Molecular analyses of drinking water bacteria critical for human health issues: Distinction between live and dead species and high resolution in situ detection of pathogenic bacteria exemplified for Legionella pneumophila

Abstract

The transmission of pathogens by drinking water can pose a significant health risk to the consumer. Today’s tools to assess hygienic quality and potential health risks of drinking water are still mostly cultivation based. The drawbacks of these methods (e.g. bacteria that enter a viable but nonculturable state) confirm the need for new detection tools in drinking water surveillance. Molecular tools that are based on the analysis of nucleic acids (DNA and RNA) can therefore help to detect and quantify microbial pathogens in drinking water and to analyze all bacteria in a given drinking water sample.

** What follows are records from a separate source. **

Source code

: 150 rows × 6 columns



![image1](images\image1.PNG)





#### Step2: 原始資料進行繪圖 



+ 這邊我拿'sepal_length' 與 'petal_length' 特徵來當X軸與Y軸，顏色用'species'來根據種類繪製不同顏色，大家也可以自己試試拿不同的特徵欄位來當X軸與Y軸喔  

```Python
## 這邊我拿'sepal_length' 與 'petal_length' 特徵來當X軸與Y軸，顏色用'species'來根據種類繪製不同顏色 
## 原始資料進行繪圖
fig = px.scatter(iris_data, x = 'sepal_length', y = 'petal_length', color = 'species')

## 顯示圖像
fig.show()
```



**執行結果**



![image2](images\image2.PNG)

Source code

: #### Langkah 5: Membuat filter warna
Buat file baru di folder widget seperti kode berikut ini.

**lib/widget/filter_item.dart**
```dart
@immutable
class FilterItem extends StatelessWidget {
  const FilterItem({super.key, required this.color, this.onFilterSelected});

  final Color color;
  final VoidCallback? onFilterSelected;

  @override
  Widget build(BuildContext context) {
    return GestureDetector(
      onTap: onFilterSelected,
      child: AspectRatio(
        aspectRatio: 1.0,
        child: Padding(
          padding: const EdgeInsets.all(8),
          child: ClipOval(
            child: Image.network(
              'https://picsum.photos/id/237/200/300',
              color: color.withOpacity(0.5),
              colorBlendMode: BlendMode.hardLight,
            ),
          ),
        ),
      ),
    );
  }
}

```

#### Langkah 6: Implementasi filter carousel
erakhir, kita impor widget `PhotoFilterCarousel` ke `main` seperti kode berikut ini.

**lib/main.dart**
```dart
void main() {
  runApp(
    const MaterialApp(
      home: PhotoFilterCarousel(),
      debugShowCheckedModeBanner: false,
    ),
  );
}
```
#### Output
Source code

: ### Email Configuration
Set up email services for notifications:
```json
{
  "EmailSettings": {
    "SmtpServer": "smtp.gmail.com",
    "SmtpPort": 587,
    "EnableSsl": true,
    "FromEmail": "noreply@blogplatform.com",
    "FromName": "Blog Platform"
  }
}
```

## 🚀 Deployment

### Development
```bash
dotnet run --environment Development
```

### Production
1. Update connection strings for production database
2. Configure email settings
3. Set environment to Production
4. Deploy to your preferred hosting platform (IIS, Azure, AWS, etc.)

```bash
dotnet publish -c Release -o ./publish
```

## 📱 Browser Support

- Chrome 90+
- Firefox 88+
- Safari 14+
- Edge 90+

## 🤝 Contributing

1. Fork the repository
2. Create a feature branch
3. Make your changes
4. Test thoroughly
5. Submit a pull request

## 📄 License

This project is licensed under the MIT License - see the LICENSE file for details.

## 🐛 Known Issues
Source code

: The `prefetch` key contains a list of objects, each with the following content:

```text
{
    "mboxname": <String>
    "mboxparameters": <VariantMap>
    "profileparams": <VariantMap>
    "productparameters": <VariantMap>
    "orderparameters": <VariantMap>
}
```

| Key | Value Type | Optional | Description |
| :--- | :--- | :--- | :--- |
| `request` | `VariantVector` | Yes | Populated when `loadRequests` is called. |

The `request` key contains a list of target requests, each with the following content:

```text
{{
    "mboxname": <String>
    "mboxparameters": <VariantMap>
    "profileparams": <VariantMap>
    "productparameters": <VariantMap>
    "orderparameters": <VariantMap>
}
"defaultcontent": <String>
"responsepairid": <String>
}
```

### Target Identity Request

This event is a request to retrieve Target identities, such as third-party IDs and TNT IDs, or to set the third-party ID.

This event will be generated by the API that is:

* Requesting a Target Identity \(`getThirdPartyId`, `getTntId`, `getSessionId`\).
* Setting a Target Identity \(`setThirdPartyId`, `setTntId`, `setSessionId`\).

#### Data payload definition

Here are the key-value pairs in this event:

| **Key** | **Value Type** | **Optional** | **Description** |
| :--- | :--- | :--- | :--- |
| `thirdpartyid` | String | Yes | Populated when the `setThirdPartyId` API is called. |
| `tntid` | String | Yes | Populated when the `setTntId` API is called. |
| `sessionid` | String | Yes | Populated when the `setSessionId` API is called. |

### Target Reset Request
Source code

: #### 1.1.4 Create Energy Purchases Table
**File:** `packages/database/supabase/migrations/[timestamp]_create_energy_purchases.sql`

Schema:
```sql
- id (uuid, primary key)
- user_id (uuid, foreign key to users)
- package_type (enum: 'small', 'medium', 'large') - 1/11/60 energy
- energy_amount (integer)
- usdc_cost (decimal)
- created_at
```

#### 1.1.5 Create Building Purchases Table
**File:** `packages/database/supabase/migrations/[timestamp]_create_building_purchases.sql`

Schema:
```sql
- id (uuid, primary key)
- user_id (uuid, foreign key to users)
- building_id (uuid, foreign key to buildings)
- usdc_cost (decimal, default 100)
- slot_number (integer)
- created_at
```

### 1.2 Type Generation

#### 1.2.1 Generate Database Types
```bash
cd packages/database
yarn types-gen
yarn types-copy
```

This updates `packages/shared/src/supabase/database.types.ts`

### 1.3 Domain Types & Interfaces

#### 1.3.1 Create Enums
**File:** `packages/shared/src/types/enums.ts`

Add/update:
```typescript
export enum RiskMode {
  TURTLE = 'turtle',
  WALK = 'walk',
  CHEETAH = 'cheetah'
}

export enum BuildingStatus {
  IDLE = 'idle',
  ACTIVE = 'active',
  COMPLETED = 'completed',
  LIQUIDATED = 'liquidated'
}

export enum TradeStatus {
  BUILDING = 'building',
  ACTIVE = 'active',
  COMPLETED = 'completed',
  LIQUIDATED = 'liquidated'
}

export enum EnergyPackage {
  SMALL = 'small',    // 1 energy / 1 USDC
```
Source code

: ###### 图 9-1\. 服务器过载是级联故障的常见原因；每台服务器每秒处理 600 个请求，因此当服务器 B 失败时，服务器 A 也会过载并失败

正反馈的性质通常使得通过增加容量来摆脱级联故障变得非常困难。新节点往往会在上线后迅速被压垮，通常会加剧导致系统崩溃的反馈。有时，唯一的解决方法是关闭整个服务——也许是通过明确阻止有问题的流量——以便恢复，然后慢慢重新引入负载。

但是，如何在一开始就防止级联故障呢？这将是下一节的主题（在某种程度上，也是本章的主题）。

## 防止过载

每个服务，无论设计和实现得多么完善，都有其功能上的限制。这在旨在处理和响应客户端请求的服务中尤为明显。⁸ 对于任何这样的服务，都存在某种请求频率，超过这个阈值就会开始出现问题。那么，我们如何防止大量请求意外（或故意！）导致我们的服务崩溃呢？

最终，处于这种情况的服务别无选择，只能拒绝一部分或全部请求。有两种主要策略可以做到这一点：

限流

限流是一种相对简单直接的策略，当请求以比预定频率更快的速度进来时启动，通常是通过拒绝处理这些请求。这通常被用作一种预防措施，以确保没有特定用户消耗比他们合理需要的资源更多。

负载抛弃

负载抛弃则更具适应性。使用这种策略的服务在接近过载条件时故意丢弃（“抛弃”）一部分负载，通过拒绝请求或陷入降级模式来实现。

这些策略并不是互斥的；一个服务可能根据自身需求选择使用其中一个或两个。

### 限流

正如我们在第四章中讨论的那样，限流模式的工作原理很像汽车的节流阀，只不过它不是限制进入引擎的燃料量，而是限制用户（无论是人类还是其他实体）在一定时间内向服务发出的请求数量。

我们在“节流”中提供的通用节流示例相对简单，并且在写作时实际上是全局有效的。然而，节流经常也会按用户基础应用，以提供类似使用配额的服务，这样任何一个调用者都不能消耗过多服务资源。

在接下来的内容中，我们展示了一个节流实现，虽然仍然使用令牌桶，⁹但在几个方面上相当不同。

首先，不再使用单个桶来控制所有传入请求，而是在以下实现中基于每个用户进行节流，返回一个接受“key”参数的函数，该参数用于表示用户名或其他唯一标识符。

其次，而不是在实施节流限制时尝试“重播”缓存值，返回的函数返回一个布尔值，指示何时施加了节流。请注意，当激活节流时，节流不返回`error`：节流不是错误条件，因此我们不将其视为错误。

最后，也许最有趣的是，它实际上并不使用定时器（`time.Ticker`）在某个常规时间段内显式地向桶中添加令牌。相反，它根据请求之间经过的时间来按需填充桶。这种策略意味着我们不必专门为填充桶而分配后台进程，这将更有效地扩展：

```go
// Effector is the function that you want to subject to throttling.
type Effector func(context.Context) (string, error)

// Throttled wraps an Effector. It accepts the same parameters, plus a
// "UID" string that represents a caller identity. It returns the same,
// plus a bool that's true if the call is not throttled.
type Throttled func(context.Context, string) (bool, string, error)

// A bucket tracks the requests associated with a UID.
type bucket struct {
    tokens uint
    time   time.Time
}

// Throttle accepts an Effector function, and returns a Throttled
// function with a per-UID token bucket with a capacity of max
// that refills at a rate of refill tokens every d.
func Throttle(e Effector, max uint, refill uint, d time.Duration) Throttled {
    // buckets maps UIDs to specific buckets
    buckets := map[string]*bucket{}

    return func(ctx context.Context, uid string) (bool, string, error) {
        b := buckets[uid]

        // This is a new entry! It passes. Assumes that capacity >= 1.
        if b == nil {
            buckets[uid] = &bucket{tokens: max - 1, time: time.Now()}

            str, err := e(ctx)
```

In this study, molecular and cellular tools have been used to assess the community structure and viability of the drinking water microflora of a small scale drinking water distribution system located in Braunschweig, Germany. The developed approach enabled monitoring of the bacterial drinking water community and assessment of the physiological state of taxonomic groups of interest. Applied on a time to time basis, the approach can therefore contribute to the development of a more efficient and safer drinking water treatment. Species of the genus Legionella are ubiquitous in many natural freshwater environments. Epidemiological analyses of infections caused by L. pneumophila depend on the accurate identification of strains, preferably at the clonal level. Available genotyping methods (like MLST and MLVA) require a prior isolation of L. pneumophila from the environmental or clinical sample. In this study, the approved MLVA-8 typing scheme for L. pneumophila was adapted to environmental DNA for a fast and accurate typing of L. pneumophila isolates in one environmental samples without the need for cultivation based methods. Both developed approaches allow a better assessment of risks associated with bacteria in drinking water critical for human health and support its improved processing and management.